+++ Source material +++

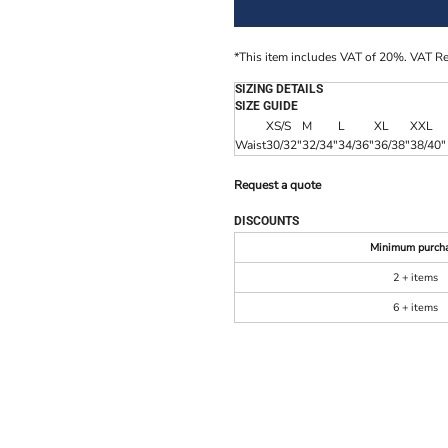
*
This item includes VAT of 20%. VAT R
SIZING DETAILS
SIZE GUIDE
XS/S
M
L
XL
XXL
Waist
30/32"
32/34"
34/36"
36/38"
38/40"
Request a quote
DISCOUNTS
Minimum purch
2 + items
6 + items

+++

Aim of the task
Set down every record above exactly as it stands, but skip the pictures.

Reply to the task
*
This item includes VAT of 20%. VAT R
SIZING DETAILS
SIZE GUIDE
XS/S
M
L
XL
XXL
Waist
30/32"
32/34"
34/36"
36/38"
38/40"
Request a quote
DISCOUNTS
Minimum purch
2 + items
6 + items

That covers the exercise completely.